What We Tried: The Iteration Phase¶
Approach: SmallVec + u16 items (❌ Regression)¶
Using SmallVec<[u16; 32]> to store items inline on the stack caused a 2× slowdown. The 32-element inline size is too large for the CPU stack, causes cache pressure on every HashMap lookup.
Lesson: measure first, optimize second.
Knob: Chunk size (100k vs 500k vs 2M)¶
| chunk | add_t | mine_t | total |
|---|---|---|---|
| 100k | 10.0s | 3.8s | 13.8s |
| 500k | 12.1s | 5.3s | 17.4s |
| 2M | 12.5s | 5.3s | 17.8s |
Chunk size barely matters.
Knob: Algorithm (FP-Growth vs Eclat)¶
This was the biggest discovery. At 100M rows:
| method | add_t | mine_t | total | M rows/s |
|---|---|---|---|---|
| fpgrowth | 10.0s | ~55s | ~65s | 1.5 |
| eclat | 10.0s | 3.8s | 13.8s | 7.24 |
Eclat is ~14× faster at mining for dense retail data. The reason: Eclat works with vertical tidlists — for dense datasets with many frequent 2-itemsets, intersection operations are extremely cache-friendly.
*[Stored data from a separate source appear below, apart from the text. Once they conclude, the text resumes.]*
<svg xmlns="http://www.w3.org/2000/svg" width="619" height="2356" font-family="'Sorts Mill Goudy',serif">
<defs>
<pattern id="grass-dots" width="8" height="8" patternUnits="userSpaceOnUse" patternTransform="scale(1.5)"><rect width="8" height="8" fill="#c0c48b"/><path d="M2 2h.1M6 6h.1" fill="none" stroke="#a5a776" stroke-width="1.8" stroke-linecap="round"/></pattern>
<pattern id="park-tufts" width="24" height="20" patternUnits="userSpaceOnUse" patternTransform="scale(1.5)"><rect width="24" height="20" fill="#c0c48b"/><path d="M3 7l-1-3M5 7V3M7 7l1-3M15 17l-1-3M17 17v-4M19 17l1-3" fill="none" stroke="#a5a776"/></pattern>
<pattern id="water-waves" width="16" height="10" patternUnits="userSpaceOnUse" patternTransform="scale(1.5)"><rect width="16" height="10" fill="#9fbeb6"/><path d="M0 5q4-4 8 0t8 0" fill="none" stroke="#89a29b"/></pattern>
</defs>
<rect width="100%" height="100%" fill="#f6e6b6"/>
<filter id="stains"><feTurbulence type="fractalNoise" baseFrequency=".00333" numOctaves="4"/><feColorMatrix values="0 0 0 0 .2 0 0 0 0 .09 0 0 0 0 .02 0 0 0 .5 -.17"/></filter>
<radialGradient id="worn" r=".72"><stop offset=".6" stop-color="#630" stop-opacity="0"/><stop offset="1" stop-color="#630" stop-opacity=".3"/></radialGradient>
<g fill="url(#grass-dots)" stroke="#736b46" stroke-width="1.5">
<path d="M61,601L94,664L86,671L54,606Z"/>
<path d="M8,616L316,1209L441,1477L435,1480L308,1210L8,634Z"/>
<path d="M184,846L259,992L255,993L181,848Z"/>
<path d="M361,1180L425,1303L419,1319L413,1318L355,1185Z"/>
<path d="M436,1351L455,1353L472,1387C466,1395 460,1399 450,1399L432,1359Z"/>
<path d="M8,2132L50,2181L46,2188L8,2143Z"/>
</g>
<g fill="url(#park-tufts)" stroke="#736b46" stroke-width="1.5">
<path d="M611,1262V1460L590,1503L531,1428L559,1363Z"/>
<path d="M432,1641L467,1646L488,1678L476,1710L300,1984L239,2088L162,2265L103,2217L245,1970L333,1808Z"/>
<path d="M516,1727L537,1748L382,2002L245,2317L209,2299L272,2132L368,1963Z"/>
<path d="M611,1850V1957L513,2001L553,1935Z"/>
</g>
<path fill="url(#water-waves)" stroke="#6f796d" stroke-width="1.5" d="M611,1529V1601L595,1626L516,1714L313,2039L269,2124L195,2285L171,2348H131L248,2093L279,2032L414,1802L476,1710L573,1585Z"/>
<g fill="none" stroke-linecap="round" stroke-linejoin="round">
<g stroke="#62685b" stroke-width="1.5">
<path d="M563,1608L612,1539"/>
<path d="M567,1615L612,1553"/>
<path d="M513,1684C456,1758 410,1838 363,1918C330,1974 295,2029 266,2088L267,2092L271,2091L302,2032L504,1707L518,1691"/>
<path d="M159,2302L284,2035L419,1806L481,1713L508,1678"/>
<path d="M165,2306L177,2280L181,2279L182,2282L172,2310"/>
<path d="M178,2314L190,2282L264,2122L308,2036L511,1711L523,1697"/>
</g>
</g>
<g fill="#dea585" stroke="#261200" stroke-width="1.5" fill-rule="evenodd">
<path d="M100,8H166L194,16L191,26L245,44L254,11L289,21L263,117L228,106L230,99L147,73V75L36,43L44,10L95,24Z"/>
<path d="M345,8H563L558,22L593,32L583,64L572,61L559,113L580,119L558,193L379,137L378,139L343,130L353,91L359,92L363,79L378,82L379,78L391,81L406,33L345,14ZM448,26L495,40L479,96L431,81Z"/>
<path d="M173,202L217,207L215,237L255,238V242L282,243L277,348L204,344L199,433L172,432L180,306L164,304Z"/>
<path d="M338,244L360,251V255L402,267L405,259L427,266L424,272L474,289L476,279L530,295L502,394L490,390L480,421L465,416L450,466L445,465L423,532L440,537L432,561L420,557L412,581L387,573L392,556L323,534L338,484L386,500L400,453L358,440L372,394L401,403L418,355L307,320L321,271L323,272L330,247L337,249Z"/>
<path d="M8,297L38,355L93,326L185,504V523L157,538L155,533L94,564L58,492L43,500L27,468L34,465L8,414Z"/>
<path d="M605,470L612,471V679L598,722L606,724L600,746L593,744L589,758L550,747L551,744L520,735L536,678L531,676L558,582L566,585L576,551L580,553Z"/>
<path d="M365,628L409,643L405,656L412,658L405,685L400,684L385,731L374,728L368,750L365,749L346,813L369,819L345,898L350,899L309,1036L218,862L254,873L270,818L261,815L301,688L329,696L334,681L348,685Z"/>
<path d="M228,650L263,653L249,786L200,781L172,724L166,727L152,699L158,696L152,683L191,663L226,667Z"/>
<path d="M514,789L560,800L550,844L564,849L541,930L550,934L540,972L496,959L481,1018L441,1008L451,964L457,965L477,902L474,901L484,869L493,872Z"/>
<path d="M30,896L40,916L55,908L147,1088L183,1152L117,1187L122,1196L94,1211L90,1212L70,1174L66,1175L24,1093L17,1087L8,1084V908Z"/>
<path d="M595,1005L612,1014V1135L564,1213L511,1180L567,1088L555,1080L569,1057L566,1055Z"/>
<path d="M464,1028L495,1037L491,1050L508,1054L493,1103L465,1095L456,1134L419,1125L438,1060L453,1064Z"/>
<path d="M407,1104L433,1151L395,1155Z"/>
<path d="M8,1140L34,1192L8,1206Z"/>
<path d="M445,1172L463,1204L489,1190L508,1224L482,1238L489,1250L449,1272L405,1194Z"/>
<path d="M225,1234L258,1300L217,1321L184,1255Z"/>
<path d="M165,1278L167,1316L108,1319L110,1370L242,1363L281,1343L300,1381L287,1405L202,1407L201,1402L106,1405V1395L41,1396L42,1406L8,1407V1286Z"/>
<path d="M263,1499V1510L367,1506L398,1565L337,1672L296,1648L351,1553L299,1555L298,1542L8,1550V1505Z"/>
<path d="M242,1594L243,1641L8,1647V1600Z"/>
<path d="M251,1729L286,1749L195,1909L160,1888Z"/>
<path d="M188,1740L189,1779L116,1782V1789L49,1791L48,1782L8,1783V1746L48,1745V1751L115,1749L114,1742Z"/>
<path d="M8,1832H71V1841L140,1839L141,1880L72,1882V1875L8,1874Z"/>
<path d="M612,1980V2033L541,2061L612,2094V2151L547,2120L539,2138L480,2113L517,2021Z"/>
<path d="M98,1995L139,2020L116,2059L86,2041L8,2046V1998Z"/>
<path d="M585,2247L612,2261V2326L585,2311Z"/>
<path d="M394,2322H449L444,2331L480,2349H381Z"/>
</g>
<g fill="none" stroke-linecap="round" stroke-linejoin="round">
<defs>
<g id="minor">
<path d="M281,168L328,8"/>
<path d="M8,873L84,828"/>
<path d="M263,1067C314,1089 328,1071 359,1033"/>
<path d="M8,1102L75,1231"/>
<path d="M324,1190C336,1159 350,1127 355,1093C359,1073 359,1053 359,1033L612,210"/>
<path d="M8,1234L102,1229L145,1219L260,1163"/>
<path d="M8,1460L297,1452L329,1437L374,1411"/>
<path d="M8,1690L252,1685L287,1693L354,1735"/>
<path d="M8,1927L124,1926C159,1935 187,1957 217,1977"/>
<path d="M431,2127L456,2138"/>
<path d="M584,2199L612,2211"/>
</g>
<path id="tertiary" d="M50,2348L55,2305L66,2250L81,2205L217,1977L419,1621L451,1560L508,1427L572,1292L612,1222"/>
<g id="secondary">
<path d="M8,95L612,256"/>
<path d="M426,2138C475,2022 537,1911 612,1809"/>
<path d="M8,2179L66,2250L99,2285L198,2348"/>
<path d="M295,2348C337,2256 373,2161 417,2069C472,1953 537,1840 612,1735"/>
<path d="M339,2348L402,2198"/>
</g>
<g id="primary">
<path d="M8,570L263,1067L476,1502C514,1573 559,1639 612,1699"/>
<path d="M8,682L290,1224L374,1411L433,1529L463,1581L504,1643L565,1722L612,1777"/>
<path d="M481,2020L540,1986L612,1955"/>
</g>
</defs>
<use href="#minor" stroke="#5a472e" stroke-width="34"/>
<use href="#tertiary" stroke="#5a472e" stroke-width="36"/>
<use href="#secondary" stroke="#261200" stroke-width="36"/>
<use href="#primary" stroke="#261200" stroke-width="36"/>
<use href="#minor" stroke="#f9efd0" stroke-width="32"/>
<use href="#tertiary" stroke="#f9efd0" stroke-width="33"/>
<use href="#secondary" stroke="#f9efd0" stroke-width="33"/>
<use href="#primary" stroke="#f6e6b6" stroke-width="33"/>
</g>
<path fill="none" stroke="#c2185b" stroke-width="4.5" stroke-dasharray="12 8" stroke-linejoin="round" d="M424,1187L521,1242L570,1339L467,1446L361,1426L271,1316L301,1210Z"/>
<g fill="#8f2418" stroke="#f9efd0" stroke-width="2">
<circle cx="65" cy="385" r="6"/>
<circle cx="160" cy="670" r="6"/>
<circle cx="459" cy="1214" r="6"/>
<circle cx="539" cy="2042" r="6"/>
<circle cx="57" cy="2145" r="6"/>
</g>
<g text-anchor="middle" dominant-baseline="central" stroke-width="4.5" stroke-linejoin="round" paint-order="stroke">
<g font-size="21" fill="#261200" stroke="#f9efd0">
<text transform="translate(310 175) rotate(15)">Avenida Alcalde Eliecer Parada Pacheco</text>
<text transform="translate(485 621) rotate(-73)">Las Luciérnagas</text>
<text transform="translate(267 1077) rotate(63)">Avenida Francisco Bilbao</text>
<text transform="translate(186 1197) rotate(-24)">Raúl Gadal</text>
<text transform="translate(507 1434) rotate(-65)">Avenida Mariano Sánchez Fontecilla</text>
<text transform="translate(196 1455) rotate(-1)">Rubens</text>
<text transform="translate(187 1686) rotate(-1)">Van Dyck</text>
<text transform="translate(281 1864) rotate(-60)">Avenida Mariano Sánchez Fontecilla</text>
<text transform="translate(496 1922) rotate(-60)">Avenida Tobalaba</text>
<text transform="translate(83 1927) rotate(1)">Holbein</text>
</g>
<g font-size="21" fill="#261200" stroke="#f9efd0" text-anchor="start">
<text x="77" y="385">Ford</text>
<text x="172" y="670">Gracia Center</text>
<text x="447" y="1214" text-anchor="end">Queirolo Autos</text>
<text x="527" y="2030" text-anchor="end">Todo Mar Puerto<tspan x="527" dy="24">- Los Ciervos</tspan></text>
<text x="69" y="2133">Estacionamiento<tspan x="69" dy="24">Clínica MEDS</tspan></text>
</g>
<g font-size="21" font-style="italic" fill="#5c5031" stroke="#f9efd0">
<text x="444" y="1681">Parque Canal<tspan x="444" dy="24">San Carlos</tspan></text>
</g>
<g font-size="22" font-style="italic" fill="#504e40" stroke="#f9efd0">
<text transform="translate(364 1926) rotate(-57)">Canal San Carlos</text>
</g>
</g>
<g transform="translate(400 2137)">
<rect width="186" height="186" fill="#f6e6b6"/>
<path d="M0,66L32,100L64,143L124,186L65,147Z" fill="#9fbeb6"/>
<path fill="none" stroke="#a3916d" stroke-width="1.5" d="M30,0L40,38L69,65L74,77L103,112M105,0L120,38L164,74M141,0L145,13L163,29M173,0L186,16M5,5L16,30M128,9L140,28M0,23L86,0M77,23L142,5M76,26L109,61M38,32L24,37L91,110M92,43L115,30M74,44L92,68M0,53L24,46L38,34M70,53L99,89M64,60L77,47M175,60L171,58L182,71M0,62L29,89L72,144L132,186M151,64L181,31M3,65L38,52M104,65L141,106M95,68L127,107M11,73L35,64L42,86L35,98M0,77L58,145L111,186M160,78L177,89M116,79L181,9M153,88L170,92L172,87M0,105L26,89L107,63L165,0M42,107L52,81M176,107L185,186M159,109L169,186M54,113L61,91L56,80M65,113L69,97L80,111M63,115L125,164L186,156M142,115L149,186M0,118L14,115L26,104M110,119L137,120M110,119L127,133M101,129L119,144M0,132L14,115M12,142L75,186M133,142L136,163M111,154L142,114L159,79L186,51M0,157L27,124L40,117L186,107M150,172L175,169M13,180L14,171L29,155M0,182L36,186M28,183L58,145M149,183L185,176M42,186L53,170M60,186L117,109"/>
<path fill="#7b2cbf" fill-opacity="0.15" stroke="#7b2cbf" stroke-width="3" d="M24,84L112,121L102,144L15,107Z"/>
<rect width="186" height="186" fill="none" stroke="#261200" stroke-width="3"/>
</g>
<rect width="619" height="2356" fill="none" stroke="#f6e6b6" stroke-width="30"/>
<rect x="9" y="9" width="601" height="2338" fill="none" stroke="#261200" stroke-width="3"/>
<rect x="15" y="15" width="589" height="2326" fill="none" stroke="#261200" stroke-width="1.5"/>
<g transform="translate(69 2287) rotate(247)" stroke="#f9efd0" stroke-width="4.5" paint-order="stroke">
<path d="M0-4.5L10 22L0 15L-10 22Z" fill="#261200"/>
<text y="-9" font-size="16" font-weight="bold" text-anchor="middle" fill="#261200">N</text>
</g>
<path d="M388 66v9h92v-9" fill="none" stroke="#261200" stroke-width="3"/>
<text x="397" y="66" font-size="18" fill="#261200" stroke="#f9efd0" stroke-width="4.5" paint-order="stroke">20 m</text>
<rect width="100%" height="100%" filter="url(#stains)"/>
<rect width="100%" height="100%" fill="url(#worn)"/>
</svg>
Final Results: The Road to 1B¶
Dense retail data (avg 23 items/txn)¶
| target_rows | add_t | mine_t | total | M rows/s | itemsets |
|---|---|---|---|---|---|
| 100M | 12.5s | 6.2s | 18.7s | 5.35 | 15,218 |
| 200M | 22.7s | 13.4s | 36.1s | 5.53 | 15,226 |
| 500M | 61.1s | 38.7s | 99.8s | 5.01 | 15,234 |
| 1B | 173.5s | 208.5s | 382.1s | 2.62 | 15,233 |
✅ 1 Billion rows. 382 seconds. 15,233 frequent itemsets. No OOM. No disk spill.
Sparse catalogue data (avg 4.4 items/txn)¶
| target_rows | add_t | mine_t | total |
|---|---|---|---|
| 100M | 20.2s | 4.9s | 25.1s |
| 200M | 26.2s | 9.2s | 35.4s |
| 500M | ❌ | ❌ | OOM |
| 1B | ❌ | ❌ | OOM |
The 1B challenge for sparse datasets remains open.
What We Learned¶
Architecture beats micro-optimisation¶
The jump from k-way merge → HashMap changed 5-minute runs into 30-second runs.
Eclat vs FP-Growth depends on density¶
| data density | winner | why |
|---|---|---|
| Dense (avg >10 items/txn) | Eclat | Tidlist intersections are O(n), very cache-friendly |
| Sparse (avg <5 items/txn) | FP-Growth or similar | Fewer candidates, conditional bases are small |
Running It Yourself¶
from rusket import FPMiner
import numpy as np
miner = FPMiner(n_items=your_n_items)
for txn_ids_chunk, item_ids_chunk in your_data_stream():
miner.add_chunk(
txn_ids_chunk.astype(np.int64),
item_ids_chunk.astype(np.int32),
)
freq = miner.mine(min_support=0.02, max_len=3, method="eclat")
print(f"Found {len(freq):,} frequent itemsets")
The full benchmark script is in benchmarks/bench_fpminer_realistic.py.